Mais nous sommes convaincus que le carré réformiste est indispensable aux réformes sociales C'est d'ailleurs une responsabilité considérable, à laquelle il n'a pas le droit de se dérober. Il n'y a certes pas de perspective de réelle unité d'action avec la CGT, mais il y a devoir de responsabilités partagées entre CGC, FO, CFDT et CFTC. Ce devoir, aujourd'hui, est de clôturer par la négociation la question du CIP et de travailler sérieusement avec le patronat sur la formation en alternance.

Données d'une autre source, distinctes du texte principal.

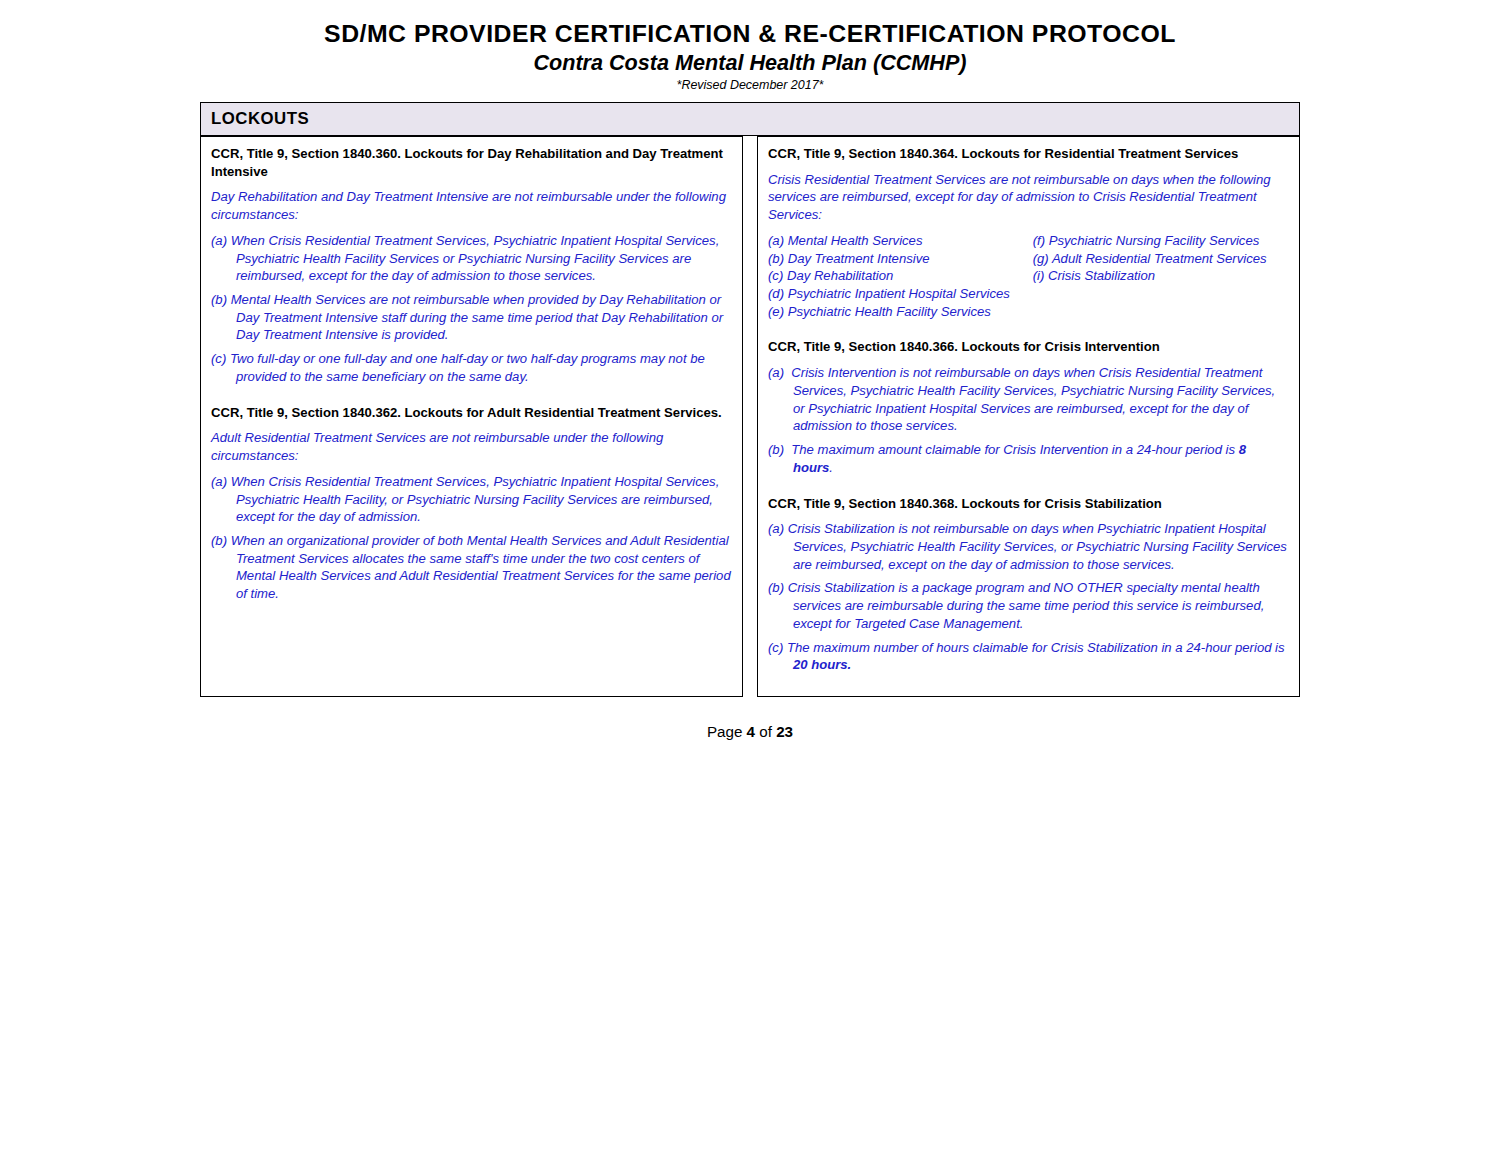SD/MC PROVIDER CERTIFICATION & RE-CERTIFICATION PROTOCOL
Contra Costa Mental Health Plan (CCMHP)
*Revised December 2017*
LOCKOUTS
| CCR, Title 9, Section 1840.360. Lockouts for Day Rehabilitation and Day Treatment Intensive Day Rehabilitation and Day Treatment Intensive are not reimbursable under the following circumstances: (a) When Crisis Residential Treatment Services, Psychiatric Inpatient Hospital Services, Psychiatric Health Facility Services or Psychiatric Nursing Facility Services are reimbursed, except for the day of admission to those services. (b) Mental Health Services are not reimbursable when provided by Day Rehabilitation or Day Treatment Intensive staff during the same time period that Day Rehabilitation or Day Treatment Intensive is provided. (c) Two full-day or one full-day and one half-day or two half-day programs may not be provided to the same beneficiary on the same day. CCR, Title 9, Section 1840.362. Lockouts for Adult Residential Treatment Services. Adult Residential Treatment Services are not reimbursable under the following circumstances: (a) When Crisis Residential Treatment Services, Psychiatric Inpatient Hospital Services, Psychiatric Health Facility, or Psychiatric Nursing Facility Services are reimbursed, except for the day of admission. (b) When an organizational provider of both Mental Health Services and Adult Residential Treatment Services allocates the same staff's time under the two cost centers of Mental Health Services and Adult Residential Treatment Services for the same period of time. | | CCR, Title 9, Section 1840.364. Lockouts for Residential Treatment Services Crisis Residential Treatment Services are not reimbursable on days when the following services are reimbursed, except for day of admission to Crisis Residential Treatment Services: (a) Mental Health Services (f) Psychiatric Nursing Facility Services (b) Day Treatment Intensive (g) Adult Residential Treatment Services (c) Day Rehabilitation (i) Crisis Stabilization (d) Psychiatric Inpatient Hospital Services (e) Psychiatric Health Facility Services CCR, Title 9, Section 1840.366. Lockouts for Crisis Intervention (a) Crisis Intervention is not reimbursable on days when Crisis Residential Treatment Services, Psychiatric Health Facility Services, Psychiatric Nursing Facility Services, or Psychiatric Inpatient Hospital Services are reimbursed, except for the day of admission to those services. (b) The maximum amount claimable for Crisis Intervention in a 24-hour period is 8 hours . CCR, Title 9, Section 1840.368. Lockouts for Crisis Stabilization (a) Crisis Stabilization is not reimbursable on days when Psychiatric Inpatient Hospital Services, Psychiatric Health Facility Services, or Psychiatric Nursing Facility Services are reimbursed, except on the day of admission to those services. (b) Crisis Stabilization is a package program and NO OTHER specialty mental health services are reimbursable during the same time period this service is reimbursed, except for Targeted Case Management. (c) The maximum number of hours claimable for Crisis Stabilization in a 24-hour period is 20 hours. |
Page 4 of 23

Les Échos : Jeudi dernier, les étudiants ont nettement pris le pas sur les salariés dans la contestation. Si les syndicats de salariés n'avaient pas été aiguillonnés par les jeunes, auraient-ils fait preuve de la mime détermination ?

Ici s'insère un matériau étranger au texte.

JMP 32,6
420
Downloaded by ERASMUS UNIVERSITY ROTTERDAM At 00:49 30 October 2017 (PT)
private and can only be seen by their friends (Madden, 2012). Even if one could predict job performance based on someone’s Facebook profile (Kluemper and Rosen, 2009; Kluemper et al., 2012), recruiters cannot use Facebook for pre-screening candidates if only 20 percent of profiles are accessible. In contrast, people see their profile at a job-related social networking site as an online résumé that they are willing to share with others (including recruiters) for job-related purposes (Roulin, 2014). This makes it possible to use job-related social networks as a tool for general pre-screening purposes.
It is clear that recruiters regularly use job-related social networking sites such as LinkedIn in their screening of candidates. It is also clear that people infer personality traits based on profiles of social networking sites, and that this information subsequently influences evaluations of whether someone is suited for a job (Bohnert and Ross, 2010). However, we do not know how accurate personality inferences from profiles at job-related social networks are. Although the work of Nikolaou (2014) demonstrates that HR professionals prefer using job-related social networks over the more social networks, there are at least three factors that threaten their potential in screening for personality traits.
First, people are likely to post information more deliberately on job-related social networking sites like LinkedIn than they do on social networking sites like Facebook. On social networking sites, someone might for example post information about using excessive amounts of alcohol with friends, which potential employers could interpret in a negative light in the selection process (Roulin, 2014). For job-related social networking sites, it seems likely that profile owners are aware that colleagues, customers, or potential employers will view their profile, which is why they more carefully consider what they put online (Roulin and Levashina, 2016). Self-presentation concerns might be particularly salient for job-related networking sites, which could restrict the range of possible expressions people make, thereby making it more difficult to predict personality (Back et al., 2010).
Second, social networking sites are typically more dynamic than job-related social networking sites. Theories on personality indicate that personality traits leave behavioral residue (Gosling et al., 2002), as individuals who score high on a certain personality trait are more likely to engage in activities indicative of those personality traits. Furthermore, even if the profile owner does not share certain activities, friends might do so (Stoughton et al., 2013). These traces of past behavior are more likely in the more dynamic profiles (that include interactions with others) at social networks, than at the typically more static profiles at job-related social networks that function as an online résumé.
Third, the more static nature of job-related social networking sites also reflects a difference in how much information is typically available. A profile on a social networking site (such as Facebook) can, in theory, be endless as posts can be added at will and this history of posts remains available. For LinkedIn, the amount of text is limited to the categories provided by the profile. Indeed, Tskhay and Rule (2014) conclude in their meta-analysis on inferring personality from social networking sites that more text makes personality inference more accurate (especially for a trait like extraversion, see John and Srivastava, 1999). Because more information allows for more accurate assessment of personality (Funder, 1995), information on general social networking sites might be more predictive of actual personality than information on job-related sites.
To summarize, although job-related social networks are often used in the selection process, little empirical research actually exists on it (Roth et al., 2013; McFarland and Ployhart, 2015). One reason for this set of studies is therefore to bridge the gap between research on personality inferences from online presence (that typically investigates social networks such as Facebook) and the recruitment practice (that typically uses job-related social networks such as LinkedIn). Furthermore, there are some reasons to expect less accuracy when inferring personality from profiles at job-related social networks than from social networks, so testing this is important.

Alain Deleu : Il n'y a rien de déshonorant à être aiguillonné par les jeunes. C'est leur avenir qui est en question. En huit jours, sans chercher à faire une démonstration de force nous avons mobilisé dans toute la France, malgré le contexte électoral et la participation d'organisations très différentes de la nôtre. Depuis longtemps, nos partenaires voulaient concrétiser le mécontentement des salariés par des manifestations. L'occasion est venue avec le CIP.

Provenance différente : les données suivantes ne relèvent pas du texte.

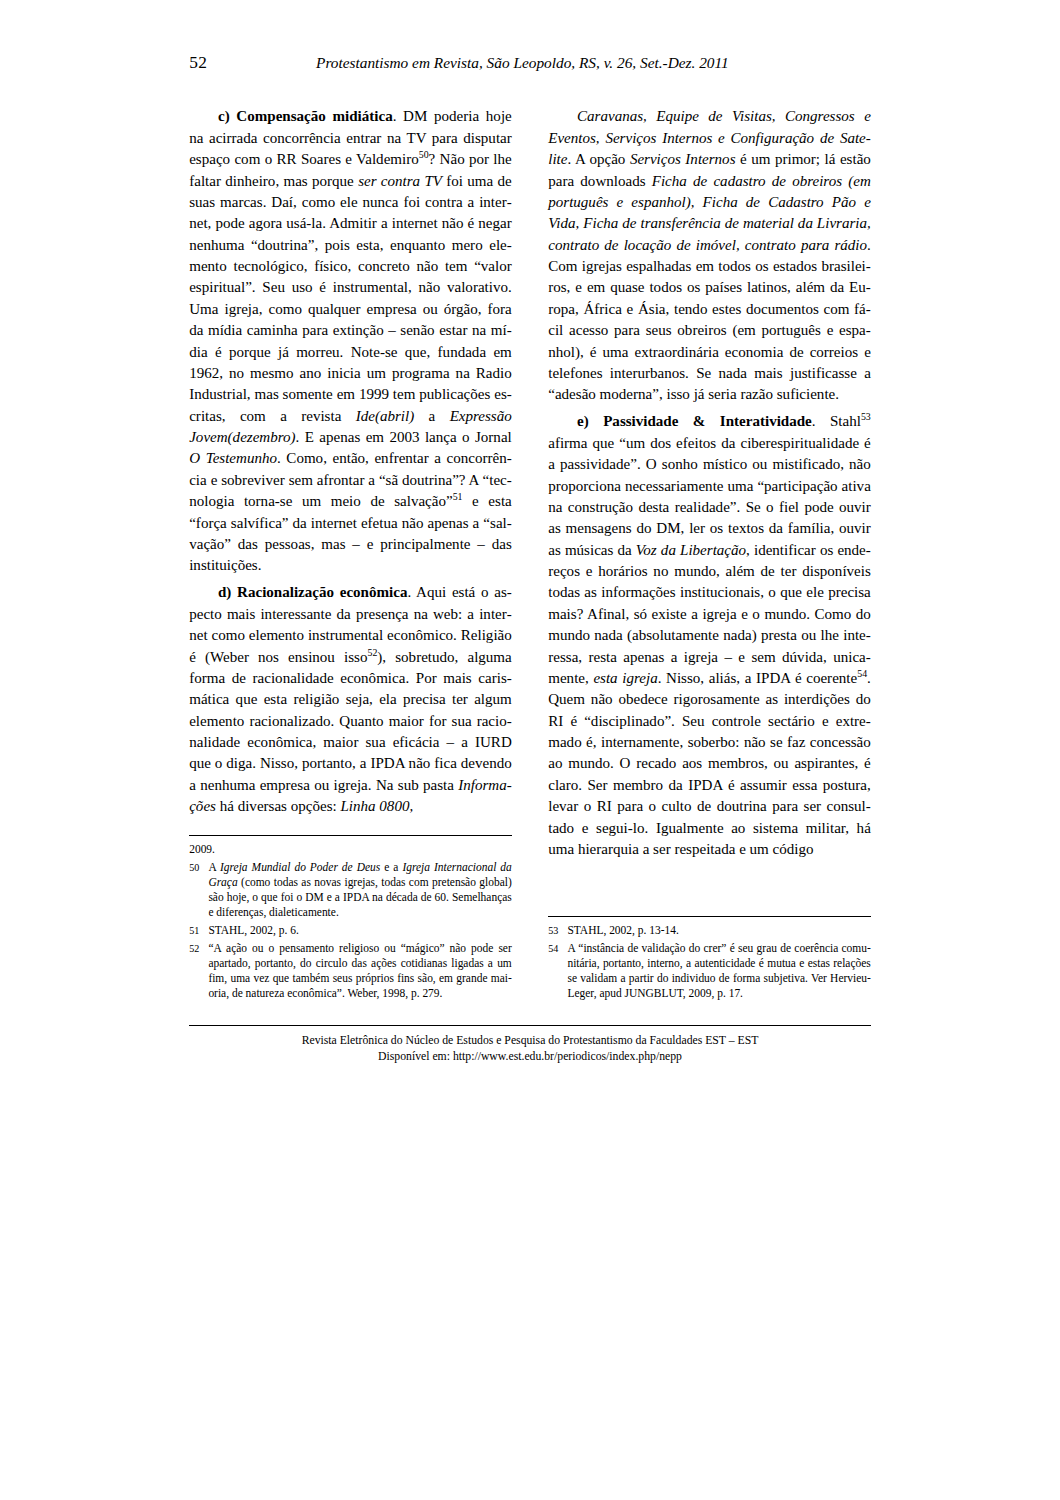52
Protestantismo em Revista, São Leopoldo, RS, v. 26, Set.-Dez. 2011
c) Compensação midiática. DM poderia hoje na acirrada concorrência entrar na TV para disputar espaço com o RR Soares e Valdemiro50? Não por lhe faltar dinheiro, mas porque ser contra TV foi uma de suas marcas. Daí, como ele nunca foi contra a internet, pode agora usá-la. Admitir a internet não é negar nenhuma “doutrina”, pois esta, enquanto mero elemento tecnológico, físico, concreto não tem “valor espiritual”. Seu uso é instrumental, não valorativo. Uma igreja, como qualquer empresa ou órgão, fora da mídia caminha para extinção – senão estar na mídia é porque já morreu. Note-se que, fundada em 1962, no mesmo ano inicia um programa na Radio Industrial, mas somente em 1999 tem publicações escritas, com a revista Ide(abril) a Expressão Jovem(dezembro). E apenas em 2003 lança o Jornal O Testemunho. Como, então, enfrentar a concorrência e sobreviver sem afrontar a “sã doutrina”? A “tecnologia torna-se um meio de salvação”51 e esta “força salvífica” da internet efetua não apenas a “salvação” das pessoas, mas – e principalmente – das instituições.
d) Racionalização econômica. Aqui está o aspecto mais interessante da presença na web: a internet como elemento instrumental econômico. Religião é (Weber nos ensinou isso52), sobretudo, alguma forma de racionalidade econômica. Por mais carismática que esta religião seja, ela precisa ter algum elemento racionalizado. Quanto maior for sua racionalidade econômica, maior sua eficácia – a IURD que o diga. Nisso, portanto, a IPDA não fica devendo a nenhuma empresa ou igreja. Na sub pasta Informações há diversas opções: Linha 0800,
2009.
50
A Igreja Mundial do Poder de Deus e a Igreja Internacional da Graça (como todas as novas igrejas, todas com pretensão global) são hoje, o que foi o DM e a IPDA na década de 60. Semelhanças e diferenças, dialeticamente.
51
STAHL, 2002, p. 6.
52
“A ação ou o pensamento religioso ou “mágico” não pode ser apartado, portanto, do circulo das ações cotidianas ligadas a um fim, uma vez que também seus próprios fins são, em grande maioria, de natureza econômica”. Weber, 1998, p. 279.
Caravanas, Equipe de Visitas, Congressos e Eventos, Serviços Internos e Configuração de Satelite. A opção Serviços Internos é um primor; lá estão para downloads Ficha de cadastro de obreiros (em português e espanhol), Ficha de Cadastro Pão e Vida, Ficha de transferência de material da Livraria, contrato de locação de imóvel, contrato para rádio. Com igrejas espalhadas em todos os estados brasileiros, e em quase todos os países latinos, além da Europa, África e Ásia, tendo estes documentos com fácil acesso para seus obreiros (em português e espanhol), é uma extraordinária economia de correios e telefones interurbanos. Se nada mais justificasse a “adesão moderna”, isso já seria razão suficiente.
e) Passividade & Interatividade. Stahl53 afirma que “um dos efeitos da ciberespiritualidade é a passividade”. O sonho místico ou mistificado, não proporciona necessariamente uma “participação ativa na construção desta realidade”. Se o fiel pode ouvir as mensagens do DM, ler os textos da família, ouvir as músicas da Voz da Libertação, identificar os endereços e horários no mundo, além de ter disponíveis todas as informações institucionais, o que ele precisa mais? Afinal, só existe a igreja e o mundo. Como do mundo nada (absolutamente nada) presta ou lhe interessa, resta apenas a igreja – e sem dúvida, unicamente, esta igreja. Nisso, aliás, a IPDA é coerente54. Quem não obedece rigorosamente as interdições do RI é “disciplinado”. Seu controle sectário e extremado é, internamente, soberbo: não se faz concessão ao mundo. O recado aos membros, ou aspirantes, é claro. Ser membro da IPDA é assumir essa postura, levar o RI para o culto de doutrina para ser consultado e segui-lo. Igualmente ao sistema militar, há uma hierarquia a ser respeitada e um código
53
STAHL, 2002, p. 13-14.
54
A “instância de validação do crer” é seu grau de coerência comunitária, portanto, interno, a autenticidade é mutua e estas relações se validam a partir do individuo de forma subjetiva. Ver Hervieu-Leger, apud JUNGBLUT, 2009, p. 17.
Revista Eletrônica do Núcleo de Estudos e Pesquisa do Protestantismo da Faculdades EST – EST
Disponível em: http://www.est.edu.br/periodicos/index.php/nepp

Les Échos : Le gouvernement maintient le CIP. Quelle formule de contrat êtes-vous prêts à accepter ? Les dernières propositions du ministère du travail vous satisfont-elle ?

Alain Deleu : Nous ne posons pas la question du retrait du CIP, mars nous comprenons que le gouvernement puisse se la poser. En tout état de cause, nous restons sur la démarche engagée à l'origine par quatre confédérations : éviter toute confusion avec un SMIC-jeunes et supprimer tout ce qui peut perturber l'organisation de la formation en alternance par partenaires sociaux M. Giraud a fait des propositions sérieuses. Nous allons en discuter sérieusement avec lui dès ce lundi.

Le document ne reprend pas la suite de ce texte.